» **RECORDS PROVIDED**:
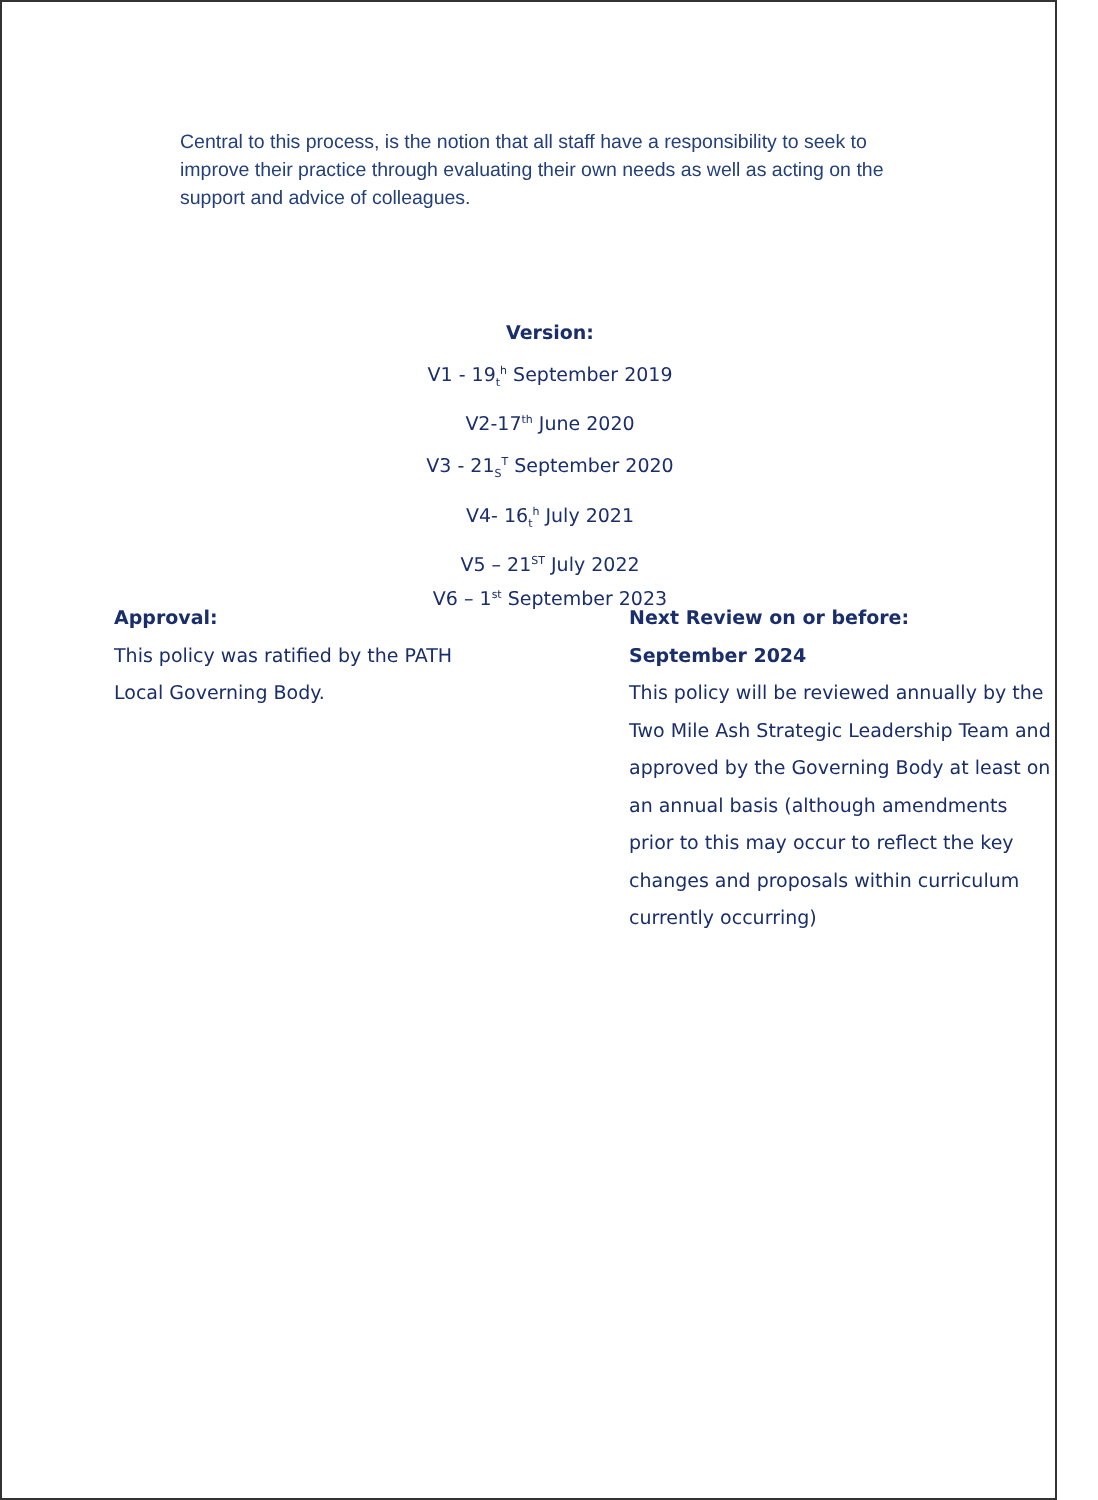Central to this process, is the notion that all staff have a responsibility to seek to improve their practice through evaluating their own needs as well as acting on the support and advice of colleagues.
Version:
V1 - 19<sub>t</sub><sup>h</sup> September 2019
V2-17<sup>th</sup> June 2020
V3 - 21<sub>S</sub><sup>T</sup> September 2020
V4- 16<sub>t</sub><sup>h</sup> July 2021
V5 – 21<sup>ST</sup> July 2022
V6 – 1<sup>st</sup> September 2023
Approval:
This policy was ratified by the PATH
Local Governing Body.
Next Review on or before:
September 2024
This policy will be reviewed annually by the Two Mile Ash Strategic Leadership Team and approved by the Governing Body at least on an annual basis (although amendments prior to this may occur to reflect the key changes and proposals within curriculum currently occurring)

* * *

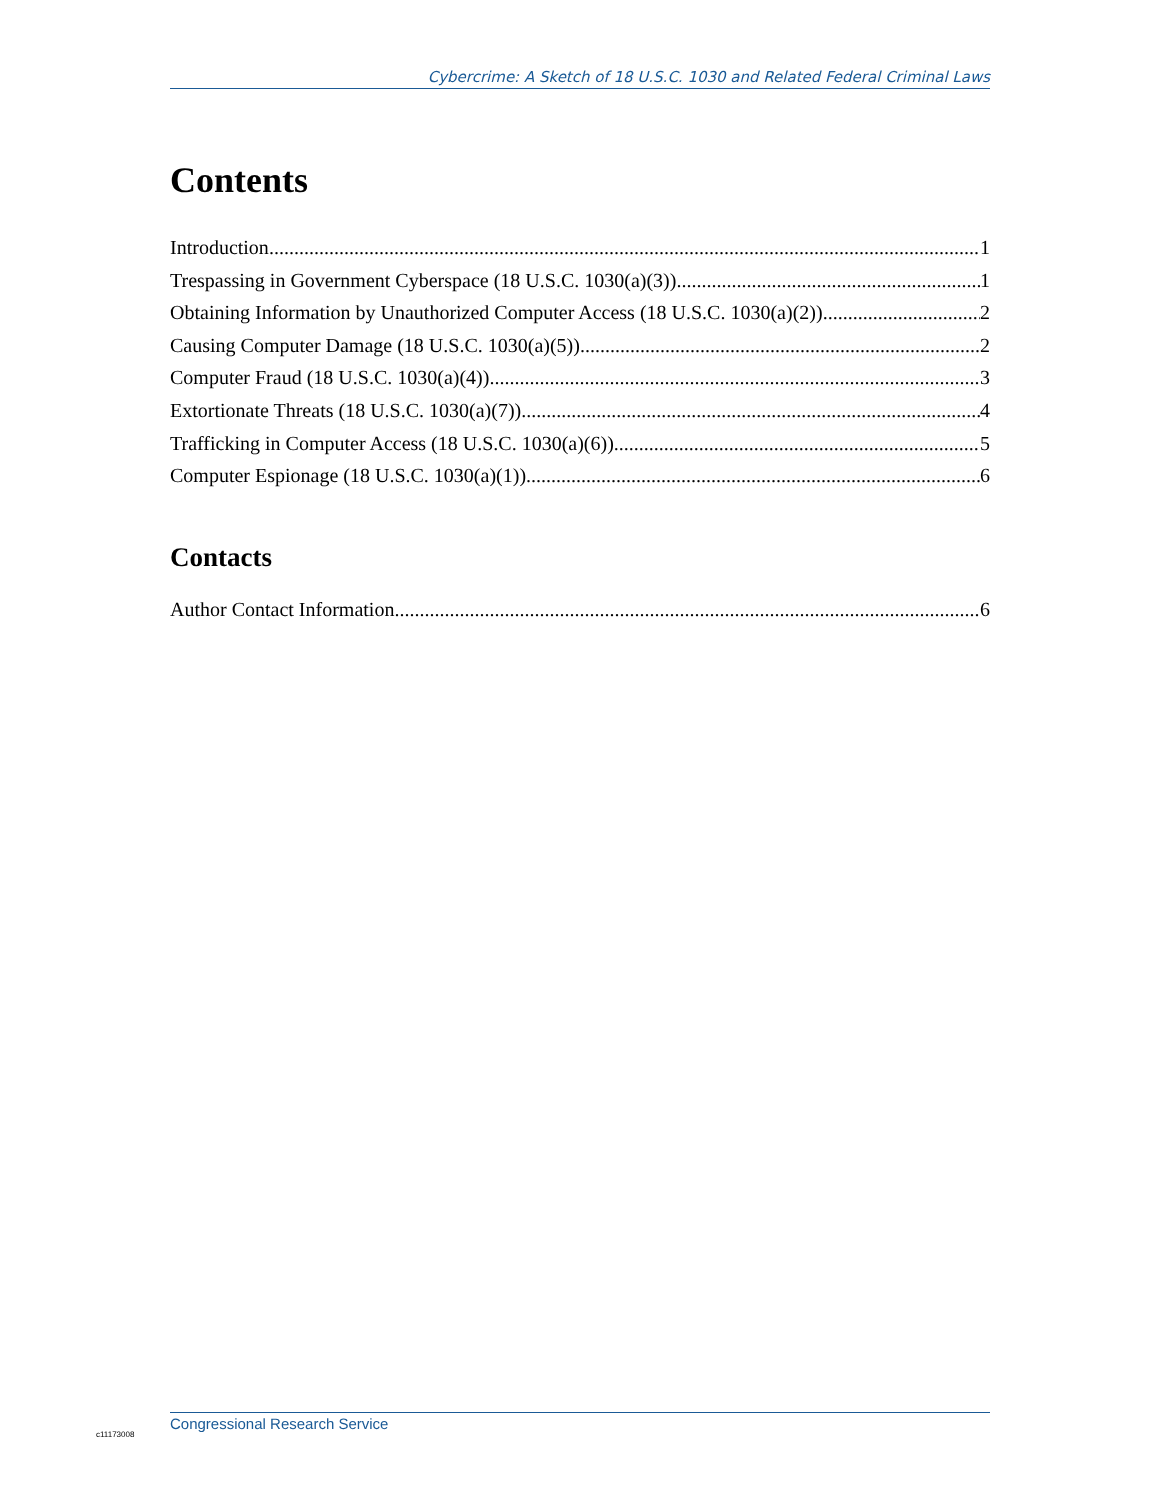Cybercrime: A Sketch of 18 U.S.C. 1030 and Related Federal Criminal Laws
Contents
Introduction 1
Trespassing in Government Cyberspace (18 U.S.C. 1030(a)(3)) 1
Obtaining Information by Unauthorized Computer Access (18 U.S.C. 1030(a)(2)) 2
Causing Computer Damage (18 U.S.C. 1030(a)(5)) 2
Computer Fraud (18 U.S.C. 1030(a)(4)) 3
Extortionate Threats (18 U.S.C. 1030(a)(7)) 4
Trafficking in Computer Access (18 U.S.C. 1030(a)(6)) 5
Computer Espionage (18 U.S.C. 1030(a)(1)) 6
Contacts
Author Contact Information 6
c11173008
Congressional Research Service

» **AIM OF THE TASK**:
Set down exactly the lines of the data above, beginning with the line that has "V4- 16<sub>t</sub><sup>h</sup> July 2021" and ending with the line that has "September 2024", and no others.

» **EXERCISE ANSWER**:
V4- 16<sub>t</sub><sup>h</sup> July 2021
V5 – 21<sup>ST</sup> July 2022
V6 – 1<sup>st</sup> September 2023
Approval:
This policy was ratified by the PATH
Local Governing Body.
Next Review on or before:
September 2024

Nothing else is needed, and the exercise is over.